I'm not going to claim to be an expert in the field of computational neuroscience haha, but I'm well versed in the surrounding subjects so if you ever want to ask my advice on something, I'm all ears. Like I said, you guys are working on like my absolute favorite stuff in the world.

Anyway, I'm pretty sure you'll see that by adjusting your energy function the spinning will stop. That is of course, assuming that they have 360 degree vision, which was my understanding. If not, then it's possible that you'll still see spinning behavior because your food pellets appear randomly and your Zappies move randomly.
Also along the same lines, I know that you're hoping to see more complex behaviors like using color as camouflage and Goopies hunting Goopies and etc, but those types of behaviors only arise when there is reason for them to arise. The reason that you saw the occasional hunters cropping up was because you provided an incentive; that being that dead Goopies provide more energy than pellets. If you want to see Goopies using colors then there has to exist some kind of advantage to it. Otherwise if changing colors costs energy but it helps you in exactly no way what so ever, no Goopies will ever use it. If on the other hand it costs no energy you'll probably evolve disco Goopies if you run enough simulations kind of like you saw with the Nascar Goopies.
I want to say that "there has to be a reason for everything and anything" but I don't know if that's precisely the best way to put it. I feel a slightly truer to life way of phrasing it would be to think of things in terms of a your fitness function and your energy function. You can think of all the possible things that can happen in your energy function like a 3D plane. There will be peaks and valleys on that function depending on various behaviors and ultimately the "law of the universe" is to hang out in stable states (just look at chemistry, physics, biology, etc); which in your case will be the valleys of your energy map because that's where minimal energy is being used (or again you can rephrase it and say the peaks which is where you acquire the most energy, just depends on the problem at hand). So for example if you change your pellet generation from being uniformly distributed to say being a single pole Gaussian, you might find that one of the "optimal" solutions to your fitness function (which we'll get to in a minute) would be to simply figure out where pellets tend to appear, move to that location, and then just sit there because food shows up often enough that you'll be able to gain energy without expending any extraneous movement-based energy. Right? So what I'm getting at is that for most types of behaviors, like communication, team work, hunting, or etc, the gains have to out way the cost otherwise there really won't be any reason for them to evolve. Just because you add in an appendage doesn't mean anyone will choose to use it.

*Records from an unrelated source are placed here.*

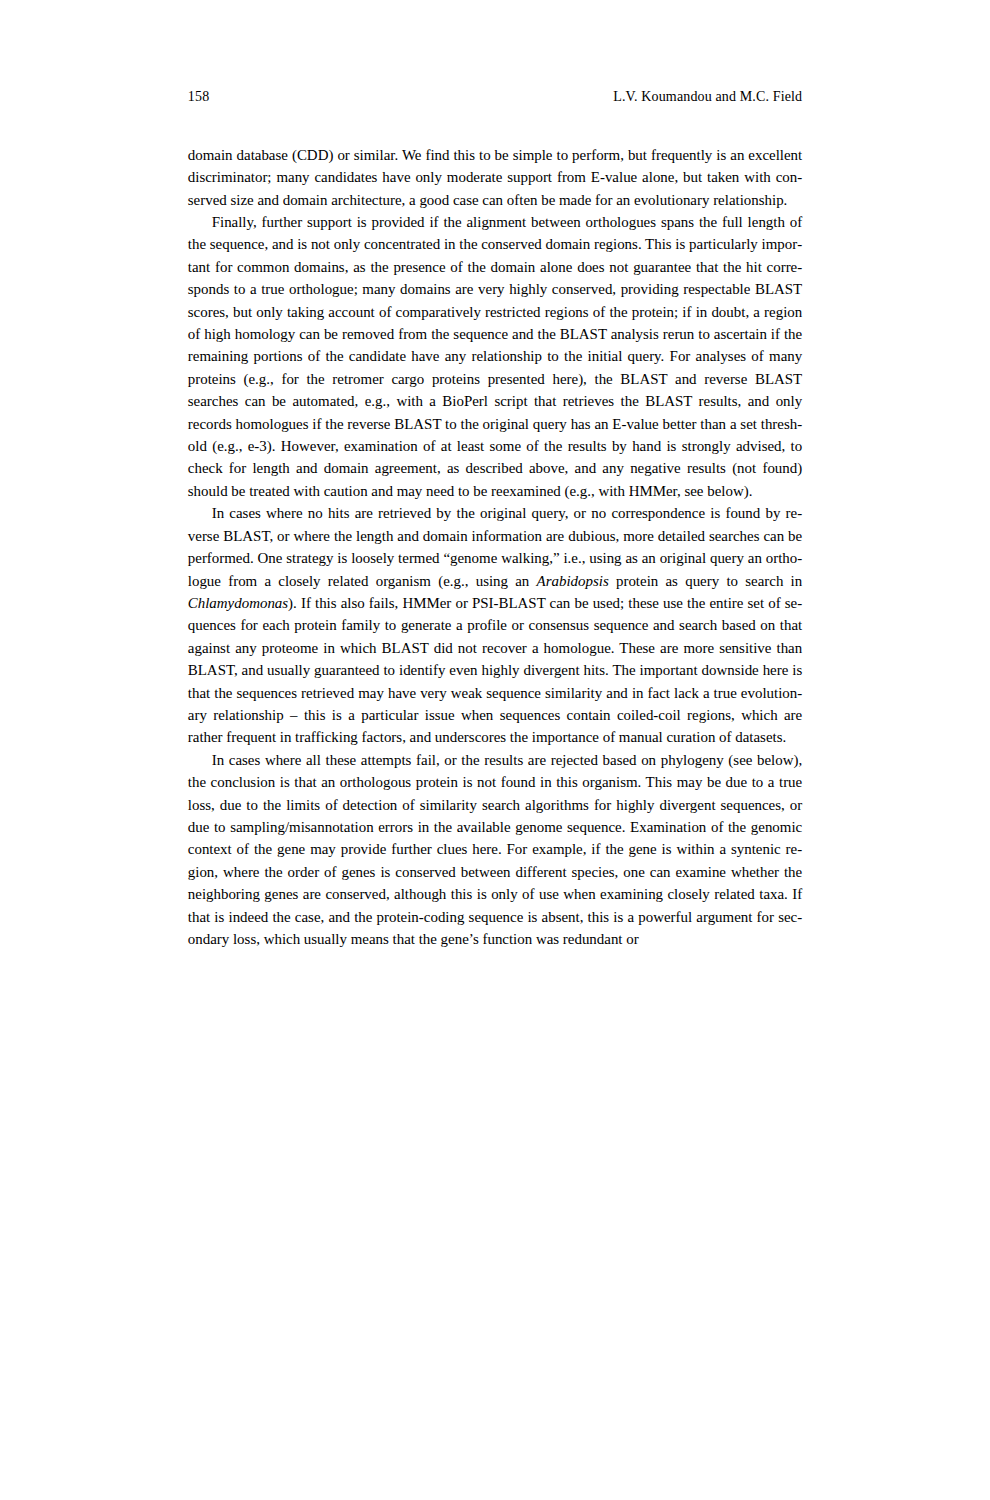158 L.V. Koumandou and M.C. Field
domain database (CDD) or similar. We find this to be simple to perform, but frequently is an excellent discriminator; many candidates have only moderate support from E-value alone, but taken with conserved size and domain architecture, a good case can often be made for an evolutionary relationship.
Finally, further support is provided if the alignment between orthologues spans the full length of the sequence, and is not only concentrated in the conserved domain regions. This is particularly important for common domains, as the presence of the domain alone does not guarantee that the hit corresponds to a true orthologue; many domains are very highly conserved, providing respectable BLAST scores, but only taking account of comparatively restricted regions of the protein; if in doubt, a region of high homology can be removed from the sequence and the BLAST analysis rerun to ascertain if the remaining portions of the candidate have any relationship to the initial query. For analyses of many proteins (e.g., for the retromer cargo proteins presented here), the BLAST and reverse BLAST searches can be automated, e.g., with a BioPerl script that retrieves the BLAST results, and only records homologues if the reverse BLAST to the original query has an E-value better than a set threshold (e.g., e-3). However, examination of at least some of the results by hand is strongly advised, to check for length and domain agreement, as described above, and any negative results (not found) should be treated with caution and may need to be reexamined (e.g., with HMMer, see below).
In cases where no hits are retrieved by the original query, or no correspondence is found by reverse BLAST, or where the length and domain information are dubious, more detailed searches can be performed. One strategy is loosely termed “genome walking,” i.e., using as an original query an orthologue from a closely related organism (e.g., using an Arabidopsis protein as query to search in Chlamydomonas). If this also fails, HMMer or PSI-BLAST can be used; these use the entire set of sequences for each protein family to generate a profile or consensus sequence and search based on that against any proteome in which BLAST did not recover a homologue. These are more sensitive than BLAST, and usually guaranteed to identify even highly divergent hits. The important downside here is that the sequences retrieved may have very weak sequence similarity and in fact lack a true evolutionary relationship – this is a particular issue when sequences contain coiled-coil regions, which are rather frequent in trafficking factors, and underscores the importance of manual curation of datasets.
In cases where all these attempts fail, or the results are rejected based on phylogeny (see below), the conclusion is that an orthologous protein is not found in this organism. This may be due to a true loss, due to the limits of detection of similarity search algorithms for highly divergent sequences, or due to sampling/misannotation errors in the available genome sequence. Examination of the genomic context of the gene may provide further clues here. For example, if the gene is within a syntenic region, where the order of genes is conserved between different species, one can examine whether the neighboring genes are conserved, although this is only of use when examining closely related taxa. If that is indeed the case, and the protein-coding sequence is absent, this is a powerful argument for secondary loss, which usually means that the gene’s function was redundant or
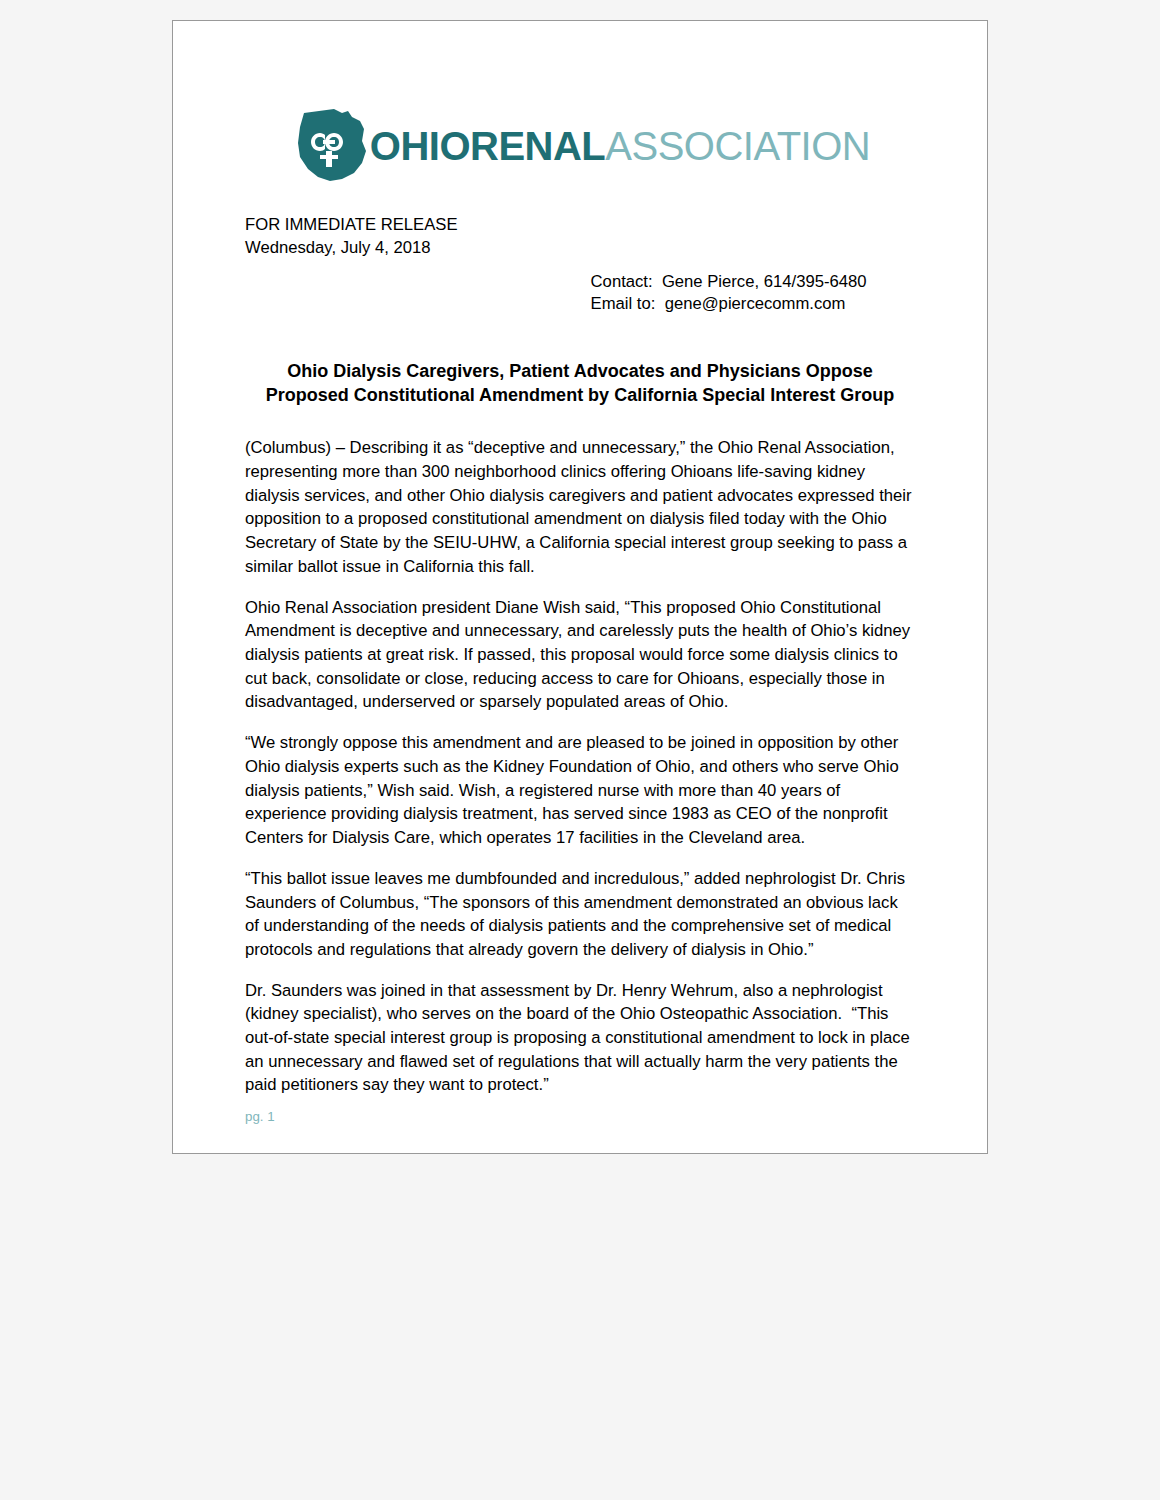OHIO RENAL ASSOCIATION
FOR IMMEDIATE RELEASE
Wednesday, July 4, 2018
Contact: Gene Pierce, 614/395-6480
Email to: gene@piercecomm.com
Ohio Dialysis Caregivers, Patient Advocates and Physicians Oppose
Proposed Constitutional Amendment by California Special Interest Group
(Columbus) – Describing it as “deceptive and unnecessary,” the Ohio Renal Association, representing more than 300 neighborhood clinics offering Ohioans life-saving kidney dialysis services, and other Ohio dialysis caregivers and patient advocates expressed their opposition to a proposed constitutional amendment on dialysis filed today with the Ohio Secretary of State by the SEIU-UHW, a California special interest group seeking to pass a similar ballot issue in California this fall.
Ohio Renal Association president Diane Wish said, “This proposed Ohio Constitutional Amendment is deceptive and unnecessary, and carelessly puts the health of Ohio’s kidney dialysis patients at great risk. If passed, this proposal would force some dialysis clinics to cut back, consolidate or close, reducing access to care for Ohioans, especially those in disadvantaged, underserved or sparsely populated areas of Ohio.
“We strongly oppose this amendment and are pleased to be joined in opposition by other Ohio dialysis experts such as the Kidney Foundation of Ohio, and others who serve Ohio dialysis patients,” Wish said. Wish, a registered nurse with more than 40 years of experience providing dialysis treatment, has served since 1983 as CEO of the nonprofit Centers for Dialysis Care, which operates 17 facilities in the Cleveland area.
“This ballot issue leaves me dumbfounded and incredulous,” added nephrologist Dr. Chris Saunders of Columbus, “The sponsors of this amendment demonstrated an obvious lack of understanding of the needs of dialysis patients and the comprehensive set of medical protocols and regulations that already govern the delivery of dialysis in Ohio.”
Dr. Saunders was joined in that assessment by Dr. Henry Wehrum, also a nephrologist (kidney specialist), who serves on the board of the Ohio Osteopathic Association. “This out-of-state special interest group is proposing a constitutional amendment to lock in place an unnecessary and flawed set of regulations that will actually harm the very patients the paid petitioners say they want to protect.”
pg. 1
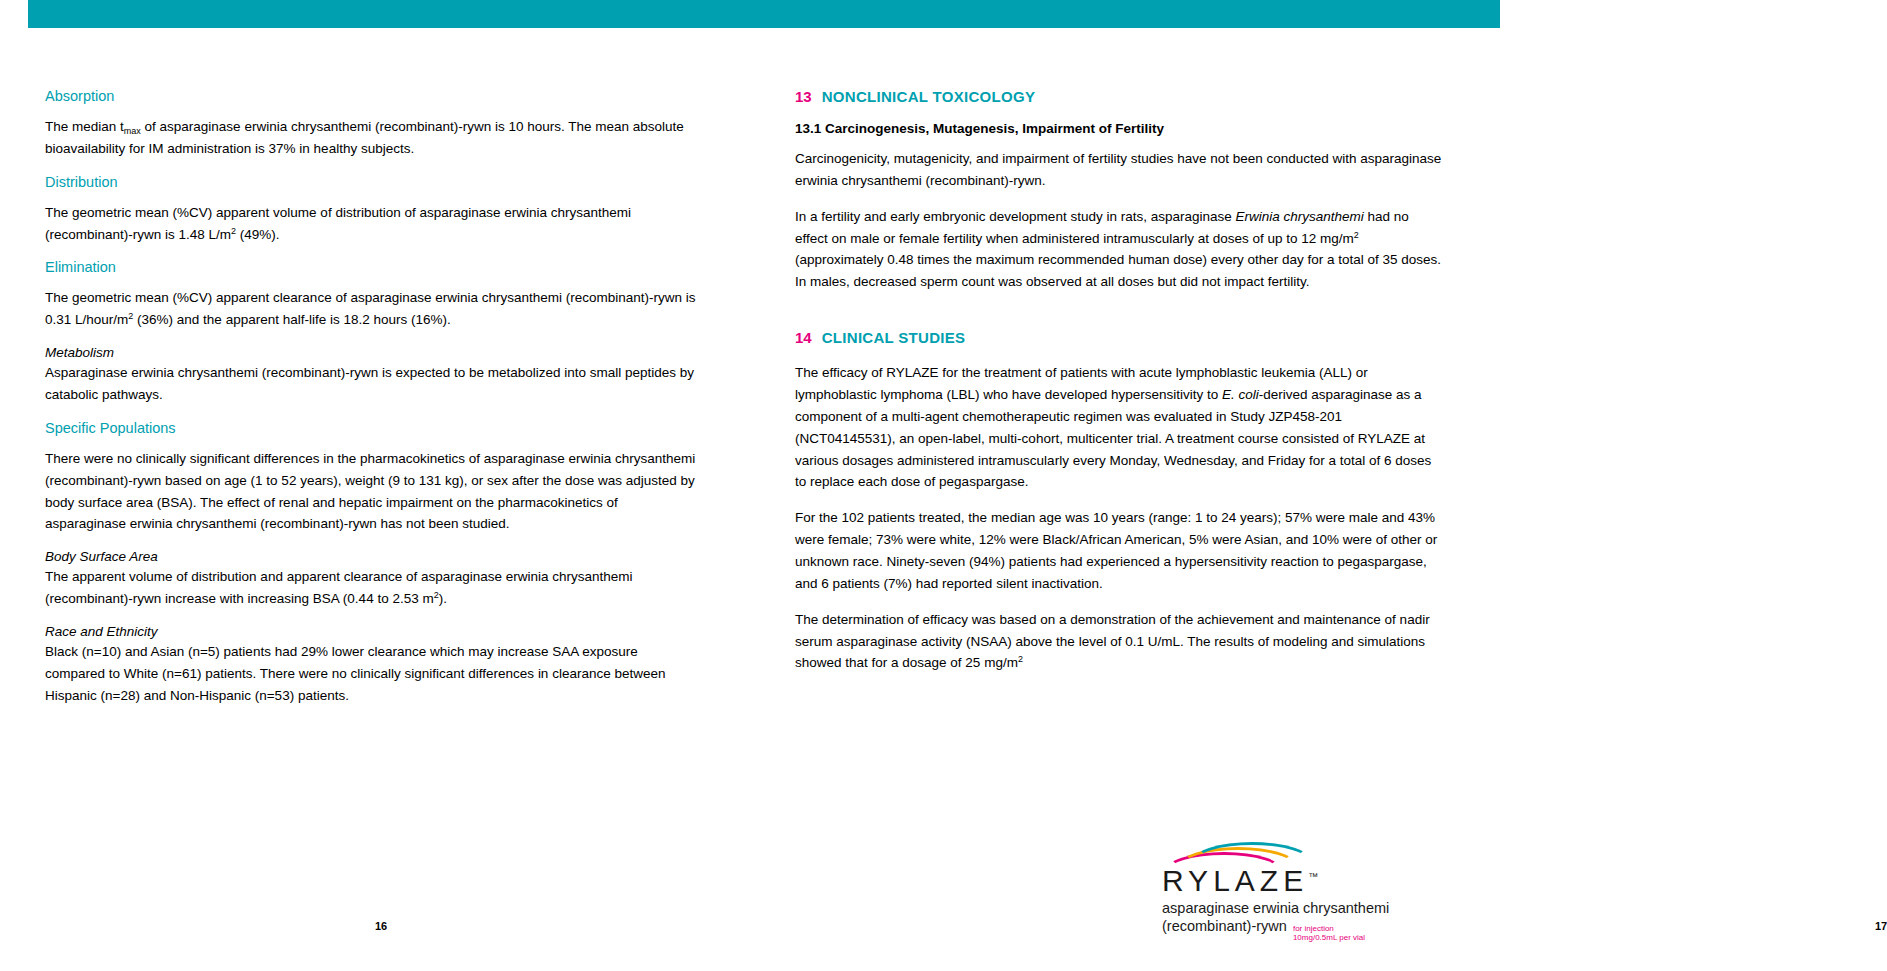Absorption
The median tmax of asparaginase erwinia chrysanthemi (recombinant)-rywn is 10 hours. The mean absolute bioavailability for IM administration is 37% in healthy subjects.
Distribution
The geometric mean (%CV) apparent volume of distribution of asparaginase erwinia chrysanthemi (recombinant)-rywn is 1.48 L/m2 (49%).
Elimination
The geometric mean (%CV) apparent clearance of asparaginase erwinia chrysanthemi (recombinant)-rywn is 0.31 L/hour/m2 (36%) and the apparent half-life is 18.2 hours (16%).
Metabolism
Asparaginase erwinia chrysanthemi (recombinant)-rywn is expected to be metabolized into small peptides by catabolic pathways.
Specific Populations
There were no clinically significant differences in the pharmacokinetics of asparaginase erwinia chrysanthemi (recombinant)-rywn based on age (1 to 52 years), weight (9 to 131 kg), or sex after the dose was adjusted by body surface area (BSA). The effect of renal and hepatic impairment on the pharmacokinetics of asparaginase erwinia chrysanthemi (recombinant)-rywn has not been studied.
Body Surface Area
The apparent volume of distribution and apparent clearance of asparaginase erwinia chrysanthemi (recombinant)-rywn increase with increasing BSA (0.44 to 2.53 m2).
Race and Ethnicity
Black (n=10) and Asian (n=5) patients had 29% lower clearance which may increase SAA exposure compared to White (n=61) patients. There were no clinically significant differences in clearance between Hispanic (n=28) and Non-Hispanic (n=53) patients.
16
13 NONCLINICAL TOXICOLOGY
13.1 Carcinogenesis, Mutagenesis, Impairment of Fertility
Carcinogenicity, mutagenicity, and impairment of fertility studies have not been conducted with asparaginase erwinia chrysanthemi (recombinant)-rywn.
In a fertility and early embryonic development study in rats, asparaginase Erwinia chrysanthemi had no effect on male or female fertility when administered intramuscularly at doses of up to 12 mg/m2 (approximately 0.48 times the maximum recommended human dose) every other day for a total of 35 doses. In males, decreased sperm count was observed at all doses but did not impact fertility.
14 CLINICAL STUDIES
The efficacy of RYLAZE for the treatment of patients with acute lymphoblastic leukemia (ALL) or lymphoblastic lymphoma (LBL) who have developed hypersensitivity to E. coli-derived asparaginase as a component of a multi-agent chemotherapeutic regimen was evaluated in Study JZP458-201 (NCT04145531), an open-label, multi-cohort, multicenter trial. A treatment course consisted of RYLAZE at various dosages administered intramuscularly every Monday, Wednesday, and Friday for a total of 6 doses to replace each dose of pegaspargase.
For the 102 patients treated, the median age was 10 years (range: 1 to 24 years); 57% were male and 43% were female; 73% were white, 12% were Black/African American, 5% were Asian, and 10% were of other or unknown race. Ninety-seven (94%) patients had experienced a hypersensitivity reaction to pegaspargase, and 6 patients (7%) had reported silent inactivation.
The determination of efficacy was based on a demonstration of the achievement and maintenance of nadir serum asparaginase activity (NSAA) above the level of 0.1 U/mL. The results of modeling and simulations showed that for a dosage of 25 mg/m2
17
RYLAZE™
asparaginase erwinia chrysanthemi
(recombinant)-rywn for injection
10mg/0.5mL per vial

The other thing besides your energy function (which you can think of as the reason why anything gets done) which you need to consider is your fitness function (which you can think of as the solution to a problem, in this case staying alive). I think in your case your fitness function is simply "whoever stays around the longest is the winner and moves to the next round." Correct? (If I'm wrong please correct me, but regardless my point here will still be pertinent) This is the biggest reason why your Nascar drivers crop up uniformly. You're mostly correct in your "genetic inheritance" explanation of why everyone adopts that behavior, but it isn't the
reason (which makes absolutely no sense). See the problem is, everyone is basically everyone's clone. It isn't that the Goopies are a tight knit family if the guy who wins the "I stayed alive the longest" contest is the guy whose "neural genes" get passed on to the next generation, rather everyone is just a slightly altered clone of him. This is why you might see hunting behaviors crop up but then never really catch on, because that guy doesn't ever get the chance to have kids so someone from the next generation has to re-figure out that behavior essentially. (Again, assuming I understand your model. everything I've said thus far applies to the idea that you're only selection one Goopie based off of that one criteria to "breed"). Much like how your energy function can be thought of a 3D plane, your fitness function can also be thought of as a 3D plane, or at least you want to think of it that way if you want to "solve" problems. Ultimately that's what both neural networks and genetic algorithms do and what they're for. They're meant to traverse the problem landscape in search of those peaks and valleys, and settling in. So you might not get the mathematically perfect algorithm, but you'll get pretty dang close. And if there are multiple solutions (peaks/valleys depending on how you describe your problem) then again, depending on the luck of the draw, you might find one good solution, run a new experiment and find a completely different solution. Right now because your fitness function is so limiting you aren't traversing that problem landscape very well. Instead of picking the best guy and keeping him around, you could alter your fitness function to say drop the worst X amount, reproduce two of the top Y guys (or even just the top 1 guy), and reproduce one of everyone else. Again, just an example you can play with it as you will, but with this example, while your gene pool is still small, it'll be more closely relatable to families of Goopies which is what will allow for different and more interesting behaviors.
At the end of the day, the more complex your "world" is the more complex behavior that will not only be allowed to evolve, but that will have a "reason" to evolve.